> _Given text_
== Segment start ==

Posted: August 4, 2004; updated: Aug. 6, 2004
GOVERNOR'S DAY WASN'T SO FAIR
By Celia Cohen
For years, Gov. Ruth Ann Minner and U.S. Sen. Thomas R. Carper have pretended to like each other, and for years, Delaware's political crowd has pretended not to notice too much that they don't.
The pretending stopped last week.
Last Thursday, during the annual Governor's Day at the Delaware State Fair in Harrington, the governor and the senator clearly and publicly got on each other's nerves, shredding the masquerade that dates back to the 1992 Democratic ticket that had Carper running for governor and Minner for lieutenant governor.
"I found it very comical that the disdain between the two had reached that level," said one Republican politician who was there to watch.
Even U.S. Rep. Michael N. Castle, a Republican who is an ex-governor like Carper, got dragged into this one, but it was not his fault.
There were probably as many versions of what happened as there were people at the fair, and precious few of them were willing to have their names attached to what they had to say, but under those circumstances, it was possible, more or less, to piece the story together.
Carper tends to come out as the bad guy in most of the accounts, no doubt because of his reputation in the state's political circles. One Democratic politician observed wittily that Carper has a lot in common with what Theodore Roosevelt's daughter once said about him.
"My father always wanted to be the corpse at every funeral, the bride at every wedding and the baby at every christening," Alice Roosevelt Longworth said.
Minner might have diffused the situation if she had unbent just a little, but she gets no criticism from Thurman G. Adams Jr., the state Senate's Democratic president pro tem who is a fair director and longtime host of Governor's Day.
"It's Governor's Day. It's not Senator's Day," Adams said.
The relationship between Carper and Minner always has been a marriage of convenience, ever since Minner made it known that she was running for lieutenant governor, and Carper decided to take her, for better or for worse.

== Segment end ==

> _Using the information_
[A] Answer these questions about the Governor's Day column:
(i) In what town was the Delaware State Fair held?
(ii) What office was Minner running for on the 1992 Democratic ticket?
(iii) What roles does Thurman G. Adams Jr. hold at the fair?
[B] Write what comes next in the Governor's Day column, picking up after its last sentence.
The data that comes next is taken from a separate source.

> _Supplied entries_
== Segment start ==

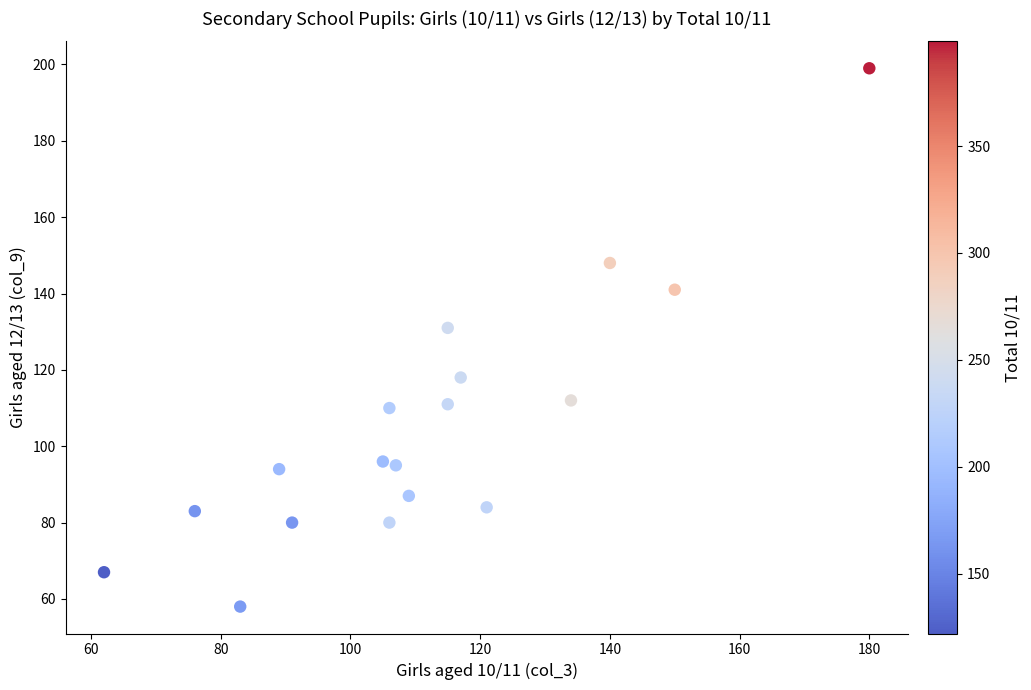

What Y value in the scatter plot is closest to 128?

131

== Segment end ==
== Segment start ==

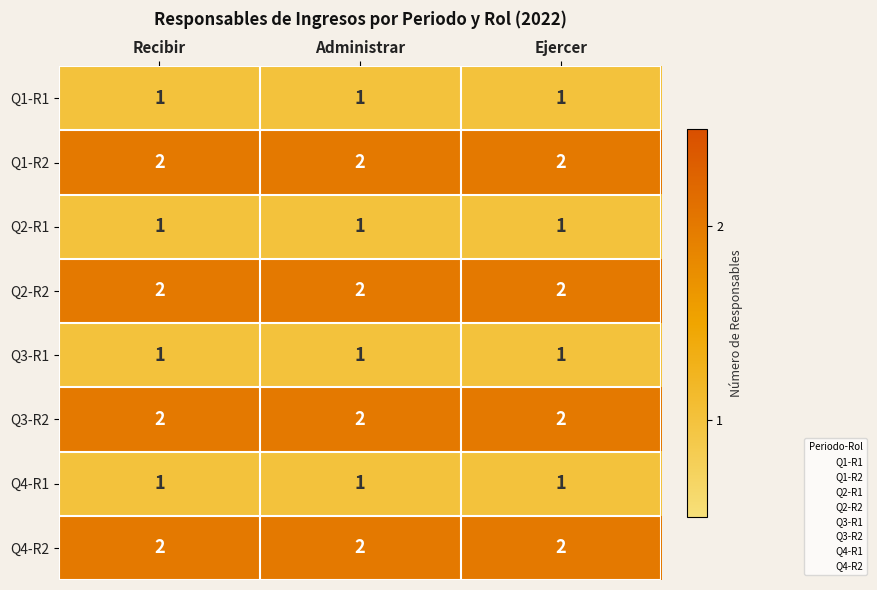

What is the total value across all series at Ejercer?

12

== Segment end ==

> _Answers below_
[A]
(i) Harrington
(ii) Lieutenant governor
(iii) He is a fair director and the longtime host of Governor's Day.

[B]
They co-existed best when Carper as governor needed a woman on the ticket and kissed her in public, and Minner played the dutiful lieutenant governor so she could get to be the governor, even as their staffs sniped behind the scenes at one another.
Their arrangement was still at its most workable in 2000, when Minner tapped John C. Carney Jr., who was Carper's finance secretary, to run for lieutenant governor with her.
As Minner has come into her own, however, there has been less reason for the charade. It broke down in December when the University of Delaware football team was playing for the national championship, and Minner and U.S. Sen. Joseph R. Biden Jr., another fellow Democrat, maneuvered to be interviewed on ESPN2 while leaving Carper out of it.
No one made a big deal out of it, though, unlike the fair.
Governor's Day came, as it always does, on Thursday of fair week, a day for the farmers to honor the governor and the governor to honor the farmers. The governor strolls the grounds with Miss Delaware and participates in agricultural events, the politicians have a dinner, and the governor is recognized before the evening's concert.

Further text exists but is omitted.